Axiomatic World for Decision
Can decision-making, like some emotions, be thought as merely a result of biochemical reactions and electrical currents in our brain4? Or is there something else guiding our decision? Humans have a unique ability to see things which do not physically exist. This is not simply a counterfactual reasoning shared by some primates. If our heuristics no longer work, what should we decide? Either a person makes a decision in a completely intuitive way, or in a supposedly ‘rational’ way. The latter is highly mathematical with axiomatic paradigms for decision making, e.g. rational choice paradigm. Scientists study how people should normatively make decisions, or describe how they actually do, which is not something obvious to see, but mathematically correct6.

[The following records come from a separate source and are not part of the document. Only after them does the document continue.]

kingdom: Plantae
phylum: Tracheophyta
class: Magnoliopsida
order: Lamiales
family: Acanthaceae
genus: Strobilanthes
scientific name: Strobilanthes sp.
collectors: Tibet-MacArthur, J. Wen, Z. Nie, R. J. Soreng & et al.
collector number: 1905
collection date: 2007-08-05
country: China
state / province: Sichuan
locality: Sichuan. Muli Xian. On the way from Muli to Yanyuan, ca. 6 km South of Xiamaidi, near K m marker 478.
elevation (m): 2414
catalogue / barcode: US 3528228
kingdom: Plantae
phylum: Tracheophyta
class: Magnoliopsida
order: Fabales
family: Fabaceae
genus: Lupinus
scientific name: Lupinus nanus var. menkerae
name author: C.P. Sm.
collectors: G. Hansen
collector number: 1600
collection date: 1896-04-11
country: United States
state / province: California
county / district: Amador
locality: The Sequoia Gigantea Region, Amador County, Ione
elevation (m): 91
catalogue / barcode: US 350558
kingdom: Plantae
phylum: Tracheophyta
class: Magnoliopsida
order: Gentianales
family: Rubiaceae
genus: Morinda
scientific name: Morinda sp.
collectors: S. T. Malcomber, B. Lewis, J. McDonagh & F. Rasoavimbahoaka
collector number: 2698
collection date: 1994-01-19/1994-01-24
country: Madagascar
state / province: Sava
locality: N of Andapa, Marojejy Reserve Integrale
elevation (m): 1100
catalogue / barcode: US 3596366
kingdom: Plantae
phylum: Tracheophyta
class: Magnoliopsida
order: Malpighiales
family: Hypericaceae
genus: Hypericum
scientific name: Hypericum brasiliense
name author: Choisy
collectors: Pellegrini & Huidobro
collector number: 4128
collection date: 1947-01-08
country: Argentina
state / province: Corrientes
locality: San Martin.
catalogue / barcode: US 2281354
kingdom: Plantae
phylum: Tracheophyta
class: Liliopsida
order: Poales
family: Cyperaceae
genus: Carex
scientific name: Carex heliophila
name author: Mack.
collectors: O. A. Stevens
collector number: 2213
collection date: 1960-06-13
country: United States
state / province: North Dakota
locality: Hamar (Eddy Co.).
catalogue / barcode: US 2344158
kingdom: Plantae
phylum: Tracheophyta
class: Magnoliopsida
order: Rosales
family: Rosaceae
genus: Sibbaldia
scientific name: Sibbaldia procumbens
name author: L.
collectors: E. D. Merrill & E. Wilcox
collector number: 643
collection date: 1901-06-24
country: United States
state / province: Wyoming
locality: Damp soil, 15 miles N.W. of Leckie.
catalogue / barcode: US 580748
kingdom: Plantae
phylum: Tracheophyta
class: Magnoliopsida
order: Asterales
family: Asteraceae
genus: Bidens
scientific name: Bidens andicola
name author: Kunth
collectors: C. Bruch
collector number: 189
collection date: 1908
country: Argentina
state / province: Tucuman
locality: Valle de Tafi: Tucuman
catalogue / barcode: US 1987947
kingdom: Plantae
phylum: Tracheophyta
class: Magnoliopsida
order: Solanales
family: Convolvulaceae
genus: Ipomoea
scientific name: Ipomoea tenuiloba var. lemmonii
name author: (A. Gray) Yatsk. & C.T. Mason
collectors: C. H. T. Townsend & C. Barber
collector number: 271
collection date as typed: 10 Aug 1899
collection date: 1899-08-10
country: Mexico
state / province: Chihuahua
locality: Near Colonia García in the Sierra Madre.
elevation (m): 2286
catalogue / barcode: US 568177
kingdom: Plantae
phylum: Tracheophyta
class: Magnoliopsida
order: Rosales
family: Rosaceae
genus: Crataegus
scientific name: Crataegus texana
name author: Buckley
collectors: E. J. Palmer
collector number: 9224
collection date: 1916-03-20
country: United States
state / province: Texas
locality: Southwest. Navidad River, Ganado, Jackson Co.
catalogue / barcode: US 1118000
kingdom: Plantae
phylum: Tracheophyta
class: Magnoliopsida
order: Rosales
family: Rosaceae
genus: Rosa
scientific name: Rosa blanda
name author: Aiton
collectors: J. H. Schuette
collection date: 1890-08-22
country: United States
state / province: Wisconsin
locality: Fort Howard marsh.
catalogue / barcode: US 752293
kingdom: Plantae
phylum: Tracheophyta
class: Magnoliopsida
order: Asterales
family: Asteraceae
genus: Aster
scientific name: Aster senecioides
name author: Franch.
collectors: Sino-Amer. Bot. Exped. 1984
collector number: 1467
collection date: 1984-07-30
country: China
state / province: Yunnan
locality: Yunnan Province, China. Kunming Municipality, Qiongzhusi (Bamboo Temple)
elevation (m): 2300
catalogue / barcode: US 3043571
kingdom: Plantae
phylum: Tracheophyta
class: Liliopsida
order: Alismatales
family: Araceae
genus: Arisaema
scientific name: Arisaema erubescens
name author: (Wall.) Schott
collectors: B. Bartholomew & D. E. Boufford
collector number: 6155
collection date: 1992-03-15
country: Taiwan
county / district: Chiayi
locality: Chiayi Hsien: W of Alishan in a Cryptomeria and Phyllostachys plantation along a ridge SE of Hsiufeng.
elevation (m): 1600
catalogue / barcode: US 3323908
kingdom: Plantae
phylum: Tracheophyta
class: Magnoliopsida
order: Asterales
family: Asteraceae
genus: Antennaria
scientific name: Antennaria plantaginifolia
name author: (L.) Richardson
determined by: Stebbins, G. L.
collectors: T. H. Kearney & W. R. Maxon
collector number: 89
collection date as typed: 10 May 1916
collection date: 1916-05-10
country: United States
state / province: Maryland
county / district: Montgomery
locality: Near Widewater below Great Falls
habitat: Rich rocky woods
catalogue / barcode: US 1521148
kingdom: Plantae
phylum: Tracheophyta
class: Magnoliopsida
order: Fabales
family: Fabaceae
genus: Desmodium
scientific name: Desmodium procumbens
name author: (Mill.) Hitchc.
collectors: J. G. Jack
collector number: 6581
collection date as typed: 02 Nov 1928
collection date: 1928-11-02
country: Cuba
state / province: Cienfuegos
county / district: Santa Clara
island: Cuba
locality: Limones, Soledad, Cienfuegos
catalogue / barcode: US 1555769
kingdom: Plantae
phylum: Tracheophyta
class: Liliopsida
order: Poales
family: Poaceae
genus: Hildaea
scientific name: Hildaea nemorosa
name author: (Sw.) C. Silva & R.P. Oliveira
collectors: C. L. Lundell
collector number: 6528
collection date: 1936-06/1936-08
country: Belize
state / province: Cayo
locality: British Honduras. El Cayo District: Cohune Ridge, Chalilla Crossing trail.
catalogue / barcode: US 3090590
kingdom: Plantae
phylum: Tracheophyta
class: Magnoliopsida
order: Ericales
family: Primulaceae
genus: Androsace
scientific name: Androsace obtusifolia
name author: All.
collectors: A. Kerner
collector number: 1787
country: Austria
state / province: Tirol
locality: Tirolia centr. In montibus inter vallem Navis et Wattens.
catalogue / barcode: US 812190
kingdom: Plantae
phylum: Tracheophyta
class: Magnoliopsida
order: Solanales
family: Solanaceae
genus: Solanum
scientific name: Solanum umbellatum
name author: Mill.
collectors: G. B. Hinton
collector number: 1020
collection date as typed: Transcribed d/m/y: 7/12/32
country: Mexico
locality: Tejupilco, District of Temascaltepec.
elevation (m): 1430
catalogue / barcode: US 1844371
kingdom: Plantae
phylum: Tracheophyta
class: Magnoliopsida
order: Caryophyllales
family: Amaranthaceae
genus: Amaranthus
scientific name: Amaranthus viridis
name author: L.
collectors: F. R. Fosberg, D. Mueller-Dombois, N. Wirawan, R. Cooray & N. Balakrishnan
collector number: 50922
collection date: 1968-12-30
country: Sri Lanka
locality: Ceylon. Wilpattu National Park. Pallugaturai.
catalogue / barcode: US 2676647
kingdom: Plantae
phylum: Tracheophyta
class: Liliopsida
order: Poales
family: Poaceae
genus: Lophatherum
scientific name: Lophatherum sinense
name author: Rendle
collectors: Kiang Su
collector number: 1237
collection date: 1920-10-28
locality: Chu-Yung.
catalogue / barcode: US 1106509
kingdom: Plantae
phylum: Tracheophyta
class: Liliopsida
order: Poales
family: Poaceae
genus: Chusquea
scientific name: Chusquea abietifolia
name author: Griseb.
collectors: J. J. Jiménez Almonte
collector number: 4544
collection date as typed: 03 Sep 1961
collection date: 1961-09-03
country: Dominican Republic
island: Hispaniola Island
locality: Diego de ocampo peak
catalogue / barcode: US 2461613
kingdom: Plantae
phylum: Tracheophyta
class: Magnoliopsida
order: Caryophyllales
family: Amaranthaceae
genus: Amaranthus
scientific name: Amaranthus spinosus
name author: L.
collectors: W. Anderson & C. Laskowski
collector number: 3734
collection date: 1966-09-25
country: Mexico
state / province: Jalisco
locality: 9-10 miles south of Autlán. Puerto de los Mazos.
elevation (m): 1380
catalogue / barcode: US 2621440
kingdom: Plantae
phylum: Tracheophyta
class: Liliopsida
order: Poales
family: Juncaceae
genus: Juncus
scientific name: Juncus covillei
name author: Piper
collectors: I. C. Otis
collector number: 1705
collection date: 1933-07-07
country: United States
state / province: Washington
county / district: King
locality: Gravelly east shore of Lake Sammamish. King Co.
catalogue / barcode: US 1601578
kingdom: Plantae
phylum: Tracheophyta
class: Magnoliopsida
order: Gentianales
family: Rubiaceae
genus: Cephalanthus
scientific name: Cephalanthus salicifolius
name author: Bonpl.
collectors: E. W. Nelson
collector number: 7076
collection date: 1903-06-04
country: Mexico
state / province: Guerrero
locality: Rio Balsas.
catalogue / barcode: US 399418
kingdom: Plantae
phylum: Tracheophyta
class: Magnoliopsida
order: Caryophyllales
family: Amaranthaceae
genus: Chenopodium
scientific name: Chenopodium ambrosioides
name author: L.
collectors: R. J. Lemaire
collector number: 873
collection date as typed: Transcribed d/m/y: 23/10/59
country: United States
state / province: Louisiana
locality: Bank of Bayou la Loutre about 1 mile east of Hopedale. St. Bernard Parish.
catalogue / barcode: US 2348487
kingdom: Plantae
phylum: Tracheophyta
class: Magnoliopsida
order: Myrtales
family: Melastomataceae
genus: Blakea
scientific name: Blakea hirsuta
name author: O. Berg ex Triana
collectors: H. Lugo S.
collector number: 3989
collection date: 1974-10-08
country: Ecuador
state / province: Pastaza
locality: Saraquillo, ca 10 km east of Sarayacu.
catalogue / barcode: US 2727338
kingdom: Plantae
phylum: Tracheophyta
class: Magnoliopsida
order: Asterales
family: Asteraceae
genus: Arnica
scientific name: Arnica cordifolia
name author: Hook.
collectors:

From the discussion above, a decision behavior happens within the external context, internal decision organisms, and the axiomatic logic world of formulas. The environment induces an interval on our behavior, in which the organism develops rational heuristics depending on the context, that work most of the time. On the other hand, as a Bayesian machine, the choosing organism keeps exploring unknowns and updating evidence of environments. In this process we represent adaptive rationality to changing surroundings. Is there also a tradeoff in the axiomatic world? One can think of the recursive argument of economizing economizing: how do we balance between deliberation cost for optimisation and further refined results? What is the link between the axiomatic world and the choosing organism? And things get even more complicated when we consider interactions: how our actions change the physical world and in return nudge our choices…
by Yuan Liu
1Simon, Herbert. “Mazes Without Minotaurs.” In Models of my life, (1996), 535-556, MIT Press.
²Mehlhorn, Katja, Ben R. Newell, Peter M. Todd, Michael D. Lee, Kate Morgan, Victoria A. Braithwaite, Daniel Hausmann, Klaus Fiedler, and Cleotilde Gonzalez. “Unpacking the exploration–exploitation tradeoff: A synthesis of human and animal literatures.” Decision 2, no. 3 (2015), 191-215. doi:10.1037/dec0000033.
3DeMiguel, Victor, Lorenzo Garlappi, and Raman Uppal. “Optimal Versus Naive Diversification: How Inefficient is the 1/NPortfolio Strategy?” Review of Financial Studies 22, no. 5 (2009), 1915-1953. doi:10.1093/rfs/hhm075.
4Harari, Yuval N. Homo Deus: A Brief History of Tomorrow. New York: Random House, 2016.
5Gershman, Samuel J. “What does the free energy principle tell us about the brain?” 2019.
6Herfeld, Catherine. “Rational choice as a toolbox for the economist: an interview with Itzhak Gilboa.” Erasmus Journal for Philosophy and Economics 7, no. 2 (2014), 116. doi:10.23941/ejpe.v7i2.176.